Well now evolutionist PZ Myers is saying that spread out speciation processes and incomplete lineage sorting (ILS) solves the problem. The idea is that when a population gives rise to two species (cladogenesis) those two populations may not both include all the copies (alleles) of a gene, so particular genes may contradict the true evolutionary history. So if a gene fits the hoped for pattern, then they say the history of the gene aligned with the speciation event. But if a gene doesn’t fit the pattern, then they say it was because of ILS.
For added protection Myers throws in some meaningless barbs at his opponents (“Do you really think all the differences popped into existence simultaneously, at one instant when two populations of our last common ancestor discretely and completely separated? Of course not: you’d have to be a creationist to believe in something that stupid.”)

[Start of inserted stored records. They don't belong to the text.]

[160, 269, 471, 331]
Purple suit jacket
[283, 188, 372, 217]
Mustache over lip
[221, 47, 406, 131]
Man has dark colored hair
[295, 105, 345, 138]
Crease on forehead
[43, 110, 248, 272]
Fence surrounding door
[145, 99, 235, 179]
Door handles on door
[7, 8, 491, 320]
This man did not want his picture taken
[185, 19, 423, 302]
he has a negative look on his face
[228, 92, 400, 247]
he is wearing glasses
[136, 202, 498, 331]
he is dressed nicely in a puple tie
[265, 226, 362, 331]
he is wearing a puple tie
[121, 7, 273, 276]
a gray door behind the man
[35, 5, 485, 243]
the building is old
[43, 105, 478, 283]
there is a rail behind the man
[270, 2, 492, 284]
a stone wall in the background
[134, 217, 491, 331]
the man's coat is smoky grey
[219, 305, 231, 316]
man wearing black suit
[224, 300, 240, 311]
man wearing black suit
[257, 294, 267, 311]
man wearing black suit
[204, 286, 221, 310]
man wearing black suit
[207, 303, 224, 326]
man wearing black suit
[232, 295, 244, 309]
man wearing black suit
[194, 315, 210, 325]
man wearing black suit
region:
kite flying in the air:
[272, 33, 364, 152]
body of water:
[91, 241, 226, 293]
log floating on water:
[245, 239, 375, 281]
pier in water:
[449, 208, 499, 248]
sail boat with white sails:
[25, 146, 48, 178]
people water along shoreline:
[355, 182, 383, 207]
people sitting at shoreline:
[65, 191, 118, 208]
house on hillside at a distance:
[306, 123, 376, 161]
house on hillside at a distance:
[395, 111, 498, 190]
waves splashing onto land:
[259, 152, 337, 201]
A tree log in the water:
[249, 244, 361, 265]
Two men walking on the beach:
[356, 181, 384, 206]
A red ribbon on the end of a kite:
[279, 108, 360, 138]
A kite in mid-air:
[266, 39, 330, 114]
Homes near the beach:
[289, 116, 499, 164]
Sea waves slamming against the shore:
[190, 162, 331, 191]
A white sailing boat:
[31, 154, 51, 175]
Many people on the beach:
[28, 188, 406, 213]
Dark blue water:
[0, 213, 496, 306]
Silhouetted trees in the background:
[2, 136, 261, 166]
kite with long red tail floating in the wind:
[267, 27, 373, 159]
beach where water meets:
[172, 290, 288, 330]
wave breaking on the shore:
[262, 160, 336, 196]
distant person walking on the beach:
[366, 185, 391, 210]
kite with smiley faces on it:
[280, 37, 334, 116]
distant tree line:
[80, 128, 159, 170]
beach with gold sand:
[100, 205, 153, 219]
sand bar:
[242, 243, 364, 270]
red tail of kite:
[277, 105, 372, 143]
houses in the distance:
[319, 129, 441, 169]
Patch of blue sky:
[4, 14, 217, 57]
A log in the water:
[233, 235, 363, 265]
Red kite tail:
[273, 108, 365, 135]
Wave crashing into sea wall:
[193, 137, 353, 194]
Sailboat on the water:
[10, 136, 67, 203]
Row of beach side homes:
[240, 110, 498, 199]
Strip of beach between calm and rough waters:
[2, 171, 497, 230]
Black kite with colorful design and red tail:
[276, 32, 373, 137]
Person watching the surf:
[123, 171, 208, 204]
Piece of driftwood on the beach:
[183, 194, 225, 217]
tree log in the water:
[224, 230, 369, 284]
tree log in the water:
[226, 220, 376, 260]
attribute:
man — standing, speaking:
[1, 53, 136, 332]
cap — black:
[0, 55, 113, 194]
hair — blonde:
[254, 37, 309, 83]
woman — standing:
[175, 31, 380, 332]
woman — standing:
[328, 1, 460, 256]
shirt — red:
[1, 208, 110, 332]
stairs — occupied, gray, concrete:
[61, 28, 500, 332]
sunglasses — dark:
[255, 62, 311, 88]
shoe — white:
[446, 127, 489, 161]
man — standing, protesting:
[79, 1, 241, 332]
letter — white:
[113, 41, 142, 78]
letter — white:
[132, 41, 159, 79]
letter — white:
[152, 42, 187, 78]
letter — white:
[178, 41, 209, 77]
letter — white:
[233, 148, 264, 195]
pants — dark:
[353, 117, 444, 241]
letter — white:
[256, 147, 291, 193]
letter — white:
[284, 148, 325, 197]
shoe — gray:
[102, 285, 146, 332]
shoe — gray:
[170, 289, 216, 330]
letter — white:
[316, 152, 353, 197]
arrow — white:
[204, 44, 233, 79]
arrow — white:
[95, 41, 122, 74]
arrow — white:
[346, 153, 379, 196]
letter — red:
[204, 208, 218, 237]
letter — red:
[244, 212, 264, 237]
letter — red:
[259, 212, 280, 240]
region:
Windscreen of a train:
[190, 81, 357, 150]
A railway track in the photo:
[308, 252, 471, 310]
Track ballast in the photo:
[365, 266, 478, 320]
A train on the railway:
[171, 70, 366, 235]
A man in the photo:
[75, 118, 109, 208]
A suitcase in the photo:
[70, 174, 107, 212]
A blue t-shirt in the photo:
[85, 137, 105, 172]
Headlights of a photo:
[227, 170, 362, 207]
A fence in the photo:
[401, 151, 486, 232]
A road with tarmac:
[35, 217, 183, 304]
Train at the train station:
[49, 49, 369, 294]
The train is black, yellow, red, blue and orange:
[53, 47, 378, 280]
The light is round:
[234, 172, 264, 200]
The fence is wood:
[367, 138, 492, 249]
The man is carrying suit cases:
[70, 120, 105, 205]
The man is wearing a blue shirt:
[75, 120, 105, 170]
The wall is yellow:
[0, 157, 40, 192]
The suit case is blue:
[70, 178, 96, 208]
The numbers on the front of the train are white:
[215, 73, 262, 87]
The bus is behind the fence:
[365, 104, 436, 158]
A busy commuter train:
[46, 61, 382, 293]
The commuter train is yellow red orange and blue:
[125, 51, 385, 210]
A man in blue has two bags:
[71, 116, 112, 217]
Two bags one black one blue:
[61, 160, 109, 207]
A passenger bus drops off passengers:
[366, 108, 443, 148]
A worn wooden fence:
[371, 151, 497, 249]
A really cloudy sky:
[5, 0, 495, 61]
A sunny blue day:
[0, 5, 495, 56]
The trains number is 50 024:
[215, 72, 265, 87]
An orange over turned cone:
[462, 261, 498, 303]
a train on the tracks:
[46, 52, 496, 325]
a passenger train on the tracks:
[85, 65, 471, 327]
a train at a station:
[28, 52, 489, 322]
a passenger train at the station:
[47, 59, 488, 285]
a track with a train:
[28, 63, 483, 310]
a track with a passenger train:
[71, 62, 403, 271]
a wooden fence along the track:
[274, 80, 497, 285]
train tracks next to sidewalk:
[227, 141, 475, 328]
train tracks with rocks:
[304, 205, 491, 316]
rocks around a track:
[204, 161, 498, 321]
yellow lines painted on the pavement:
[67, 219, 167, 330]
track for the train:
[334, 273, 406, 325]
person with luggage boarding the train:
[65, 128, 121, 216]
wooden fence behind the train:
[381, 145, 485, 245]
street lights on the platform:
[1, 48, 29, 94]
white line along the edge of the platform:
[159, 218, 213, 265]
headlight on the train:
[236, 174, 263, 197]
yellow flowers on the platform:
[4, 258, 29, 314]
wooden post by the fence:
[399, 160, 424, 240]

Myers needs the ad hominems because his ILS explanation doesn’t work. It’s a stretch to explain all the parallel evolution using ILS. But incredibly, Myers claims not only that ILS explains the results, but in fact it is all expected. So what was surprising and puzzling for evolutionists rapidly has become yet another confirmation.
Of course, as usual, the evolutionist’s certainty never came from the contradictory evidence that was force fit into just-so stories. It was from religion. As Myers concludes, “the observation of ILS contradicts creationism.” Well if that’s true, then yes, Myers is absolutely correct. Evolution is the right answer.
Religion drives science, and it matters.